My day starts by meeting a recently referred patient with their Consultant Neurologist, where we discuss all the possible treatment options and review the progress made so far. As medication is not adequately controlling the seizures and the family are keen to try using the ketogenic diet, I see the family after the medical consultation and we run through the basics of the diet.

This first meeting with a new patient is often about explaining the foundations of the diet – what is a carbohydrate, where is it found in the diet, and which foods would be restricted alongside how much fat is needed on the ketogenic diet and how it is incorporated into the meals. I show parents pictures of typical meals and we look at the child’s current diet and talk through some of the changes that would be required. As the ketogenic diet involves having high levels of fat, there are a number of tests the child has to undergo before starting the diet to make sure that they are medically safe to commence. We go through these and I also explain how the parents would be able to test for ketones once on the diet, both in their child’s blood and urine.

I give the family a starter pack of information and also a book of recipes, containing typical meals and ideas for making ketogenic bread, muffins, pancakes and biscuits. Over the next month the family will be able to try these with their child to find meals and snacks they are happy to eat, which I will build into their individual diet plan.

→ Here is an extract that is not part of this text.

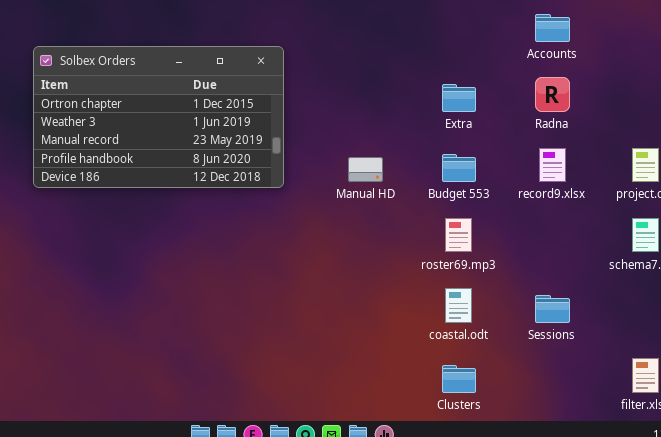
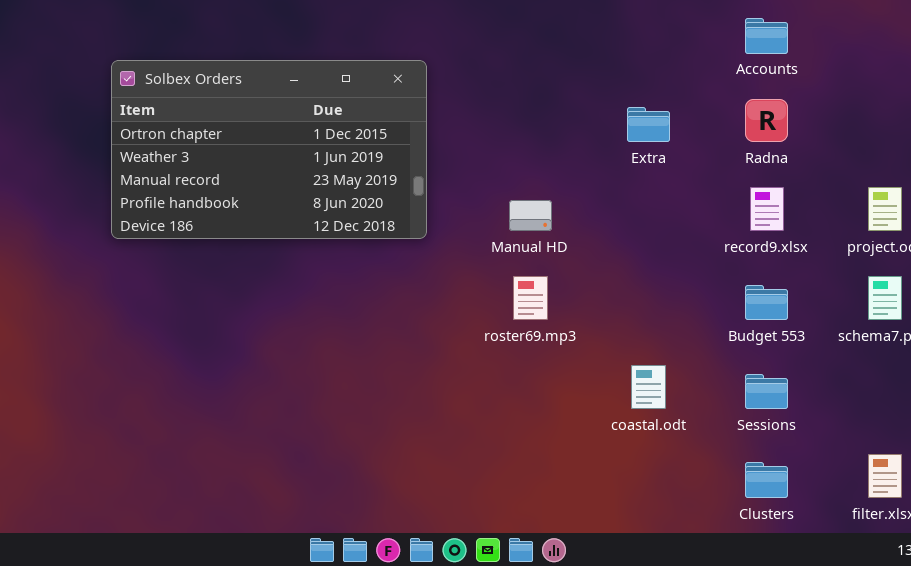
Budget 553: [442,154,476,182] -> [745,285,788,320], moved
roster69.mp3: [445,218,472,252] -> [513,276,548,320], moved
Clusters: [442,365,476,393] -> [745,462,788,498], moved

Back at the office, I write to the child’s local Paediatrician and GP with details of the tests that need to be done, and asking them the best way to contact them as I expect that I will be speaking with them regularly over the coming months. I also notify Sara at the Daisy Garland (with the patient’s consent), who arranges to send the patient a really useful starter pack, containing essential items needed for the diet such as weighing scales, tupperware containers, carbohydrate free sweetener and information booklets, which the patients really appreciate. It’s then on to emails - as we see patients across the region I frequently use email and telephone contact. A patient has sent through to me their blood ketone readings for the week. This patient’s seizures have been really changed by the ketogenic diet, going from several violent seizures a day to one small one a week, and their child is now alert and happier, Mum is really concerned when she noticed that her ketone levels had dropped recently and her seizures were starting to increase. We go through the diet with a fine tooth comb, making sure that no extra carbohydrate has crept in from unknown sources, such as new medications. We make a couple of changes to ensure that the diet is still providing enough energy for growth and contains enough fat and agree to review her closely over the next week. My next email contains lovely news from a family who have just started the diet and are finding it easier than anticipated to manage. In fact the celeriac mash, used to replace potato, is a great success with all the family! They have also sent through a ketogenic recipe for cheesecake, for others to try. As a developing centre we are building up our database of resources, so, after a quick lunch stop, I calculate the nutritional content of the recipe and add this to our recipe book for new patients.